# INSTRUÇÃO:
Responda às perguntas abaixo com base no relato de viagem.
(a) Em que rua fica o hotel?
(b) A que o Nuno atribui a dor de cabeça?
(c) Por que motivo o trole passa a ser puxado por bois?

# TEXTO DE LEITURA:
* * * *

Avizinhando-nos do hotel, ouço os gritos do
Joaquim (o filho pequeno) que está muito
impertinente, tendo entretanto feito a viagem
muito bem disposto, assim como a Delfina. A manhã
para porque naturalmente não é mais que manhã.
Uma chuvinha impertinente dá à tarde um tom de
tristeza impressionante.
O
Nuno tem tido dor de cabeça desde pela manhã e o
aspecto da tarde parece que agrava-a. Passa um
pouco a chuvinha, saímos em pequeno passeio pelas
cercanias do hotel que é situado à rua das Três
Entradas, vamos ao jardim do largo, onde se ergue
a igreja que se avista do hotel, tendo em frente
alto cruzeiro, com os instrumentos de suplício
que amarguraram os últimos momentos da vida
terrena do Redentor dos Homens. A noite é
silenciosa e o sono nos acode com insistência
duplicada pelas fadigas de viagem tão cheia de
peripécias.
No
dia seguinte pela manhã recebo do Sr. Irmão o
conhecimento de registro de uma carta que na véspera
eu lhe dera para enviar pelo correio para São
Paulo, contendo a chave de nossa casa, pois Nhá
Bi esquecera-se de deixar com o Olavo a outra
chave. Os troles estão prontos, tomamos café
enquanto os cocheiros arranjam as malas pequenas
na traseira dos veículos.
Nuno
continua com dor de cabeça cuja origem atribui à
terebintina que toma como anti-nevrálgico. Feitas
as preparações partimos, vamos no trole da
frente, eu, Nhá Bi, Joaquim, Lulu e Alma, no da
retaguarda vem o Nuno, Nhá Moça, Babica e
Delfina. Passamos rapidamente pelos arrabaldes da
cidade por onde o ruído estridente dos troles
chama a atenção dos gentios que aparecem nas
portas e janelas com fisionomia curiosa e ares
interrogadores. O Sr. Florêncio, nosso cocheiro,
parece que tem relações comerciais com quantos
moradores margeiam as ruas da saída, pelo menos
parece muito popular no bairro porque àqueles a
quem não dirige perguntas, com pose de quem pede
contas de ordens anteriormente dadas, atira ele um
cumprimento ligeiro ao correr do trole, num meneio
de cabeça, ora para um lado ora para outro. Já
começamos a nos implicar com semelhante
leviandade que pela segunda ou terceira vez
estanca o trole para arreliar com gente parada, em
pé, de braços cruzados, em frente às casas,
sobre um cavalo seu que ficou no pasto ou que fora
ocupado por um deles. Deixamos finalmente a cidade
e paramos no começo do aterrado onde nos anunciam
que o trole passará a ser tirado por bois em
virtude do mau estado da estrada. As coisas já
estavam prevenidas, lá já encontramos o nosso
carreiro seguido de mais quatro juntas de bois que
substituíram a nossa magra parelha de cavalos.
Atravessamos o aterrado com violentos solavancos
do trole que atolou-se até nos eixos, tirados
pelos bois que mais esforço despendem em puxar as
patas do atoleiro de barro duro e grudento;
chegados à entrada da ponte, voltam os bois para
trazer o outro trole que ficara no começo do
aterro. Enquanto isso se passa visitamos a
importante ponte do Paraíba, obra de arte do
tempo do império, sólida e elegante. (OBS: Não
é a ponte da EFCJ - Estrada de Ferro Campos do
Jordão. Essa foi construída na primeira década
de 1900).

* * * *

# ENTRADAS DE DADOS:
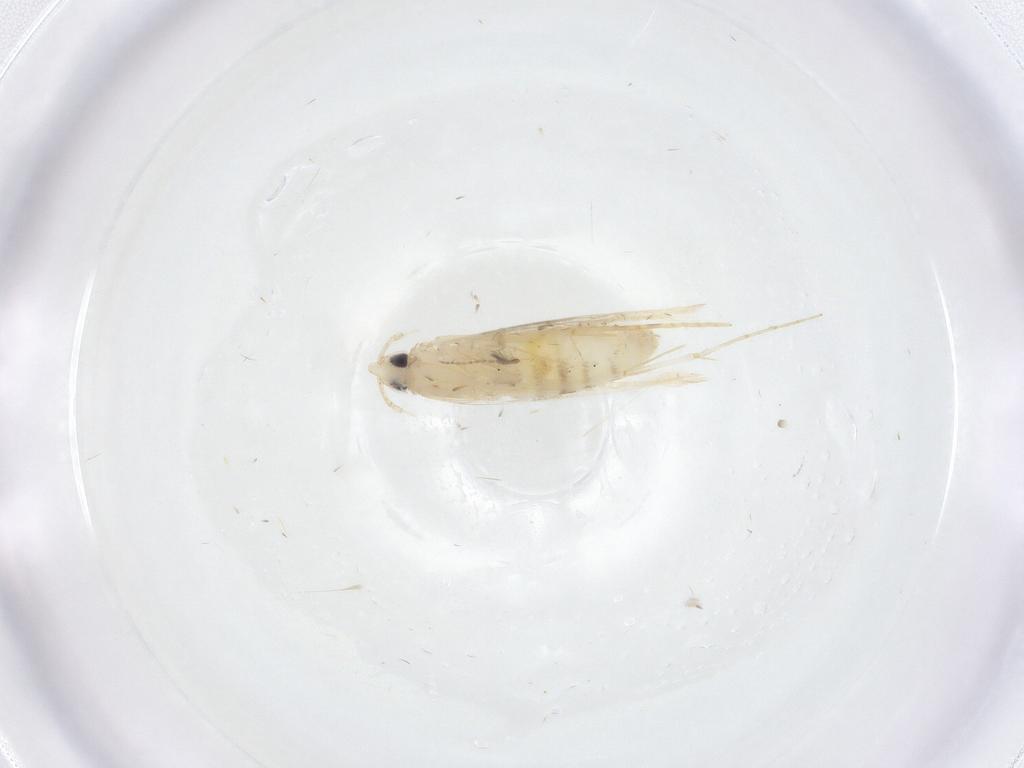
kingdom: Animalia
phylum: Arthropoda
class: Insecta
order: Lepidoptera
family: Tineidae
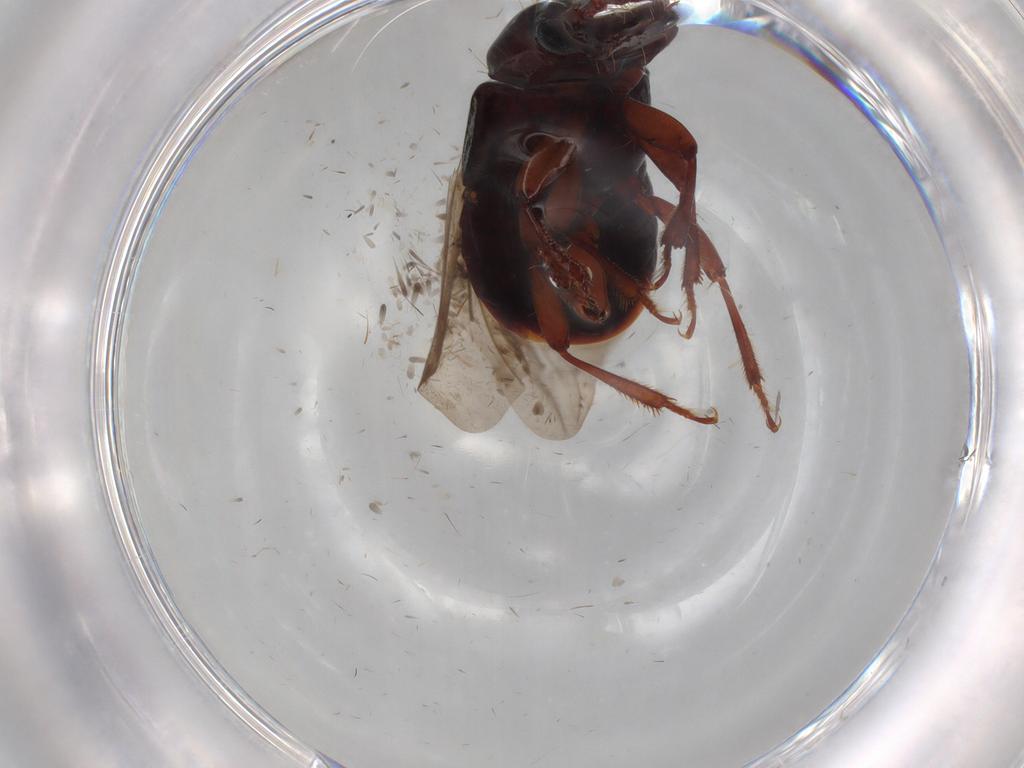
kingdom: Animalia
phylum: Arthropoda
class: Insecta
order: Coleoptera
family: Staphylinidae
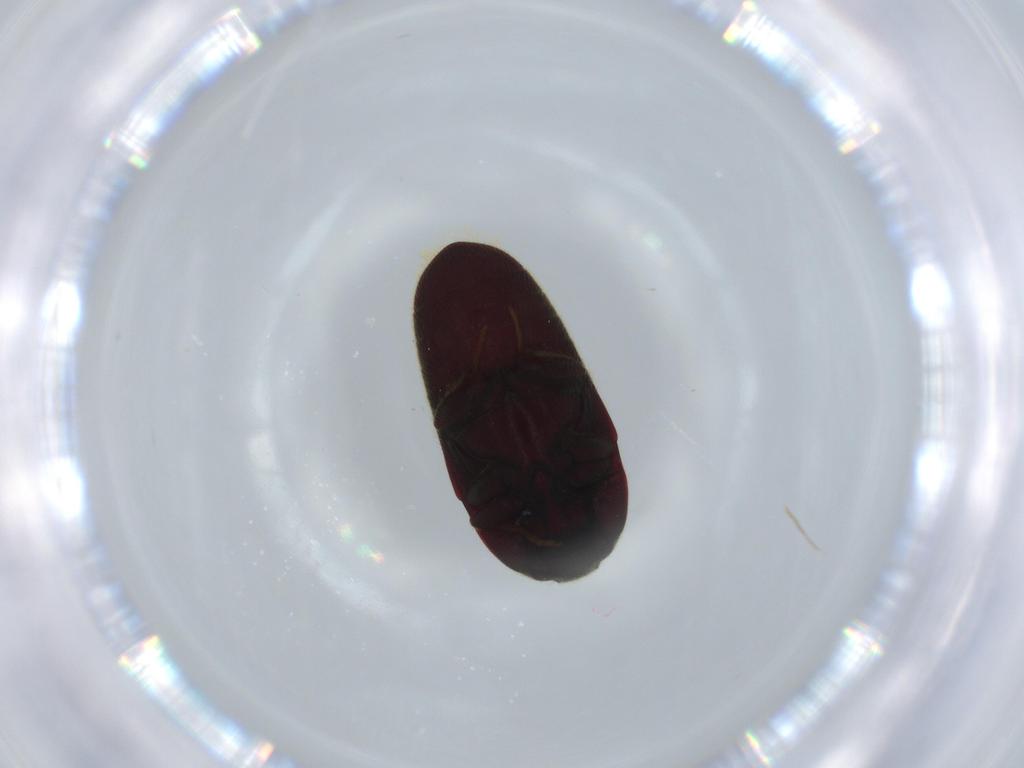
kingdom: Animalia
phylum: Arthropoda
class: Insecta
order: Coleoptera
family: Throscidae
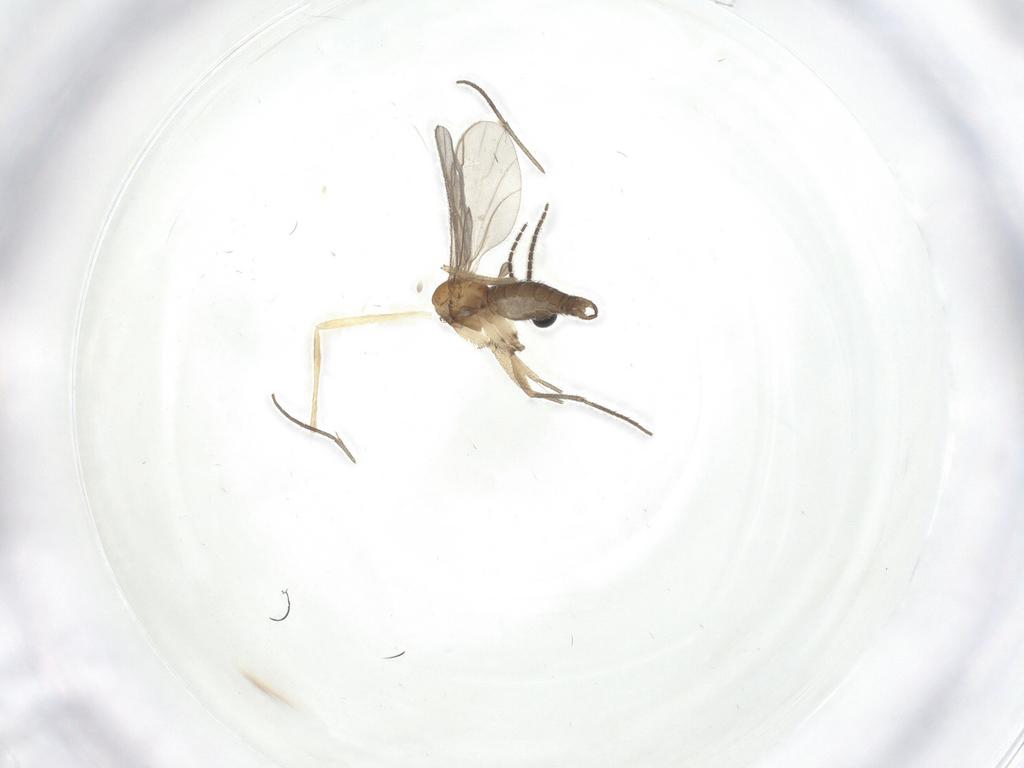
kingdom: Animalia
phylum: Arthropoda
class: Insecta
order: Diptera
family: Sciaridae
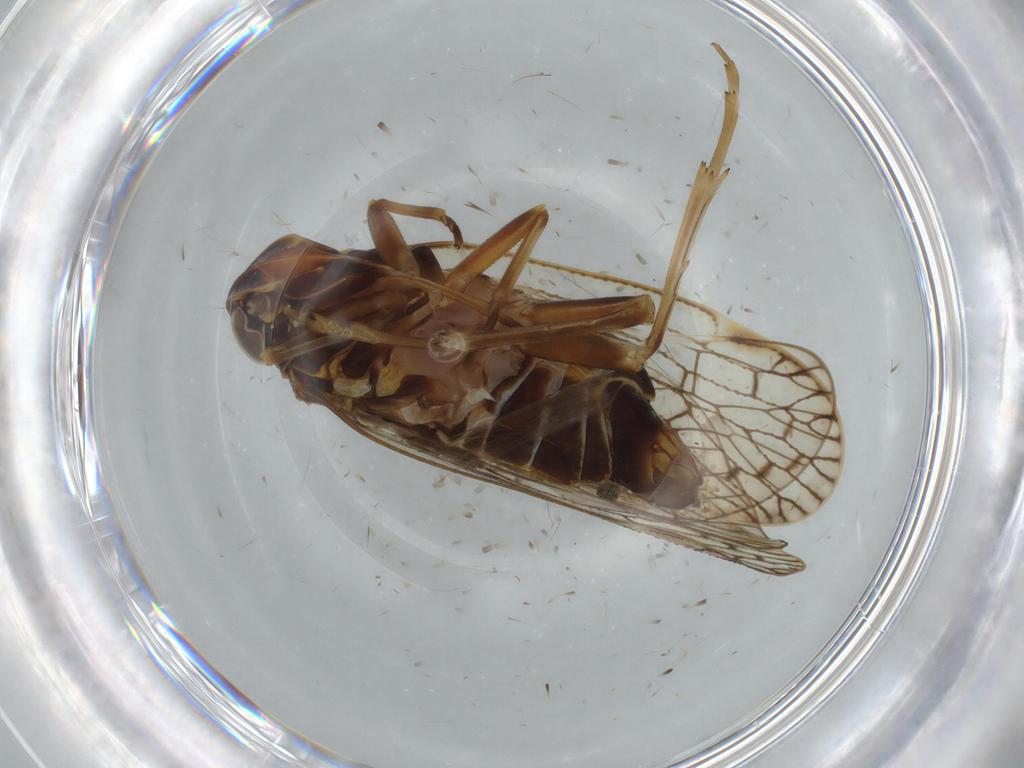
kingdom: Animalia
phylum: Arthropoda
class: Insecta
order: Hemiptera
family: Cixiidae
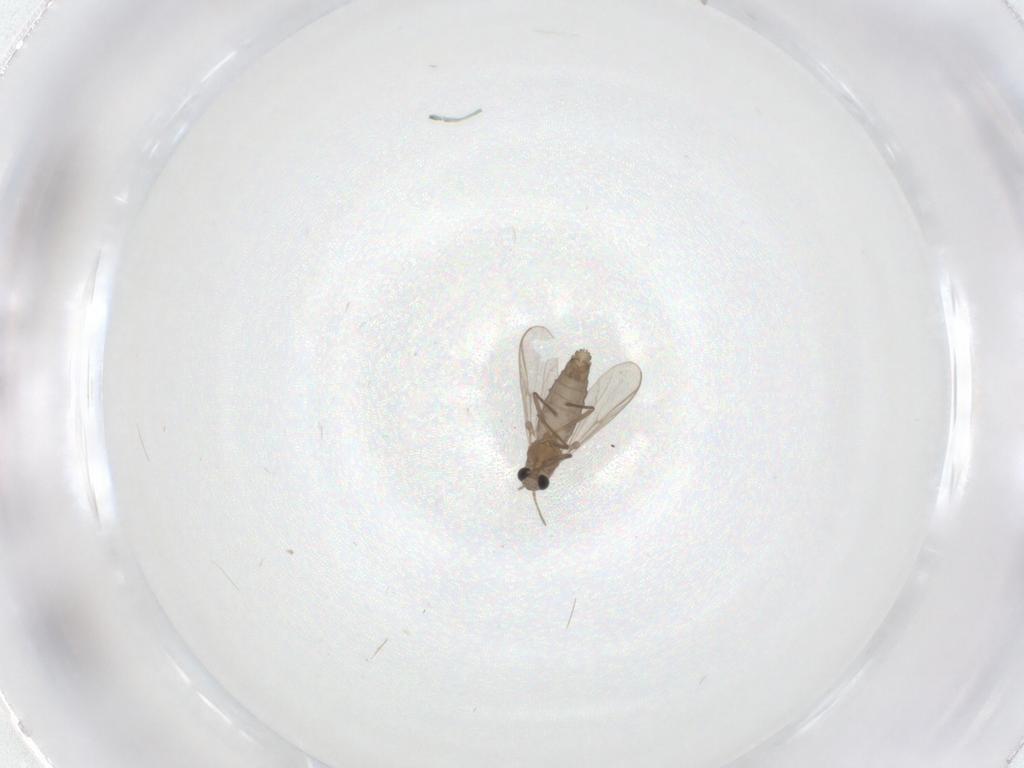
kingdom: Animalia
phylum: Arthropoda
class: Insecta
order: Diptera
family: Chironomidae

* * * *

# EXERCÍCIO RESOLVIDO:
(a) Na rua das Três Entradas.
(b) À terebintina que toma como anti-nevrálgico.
(c) Por causa do mau estado da estrada.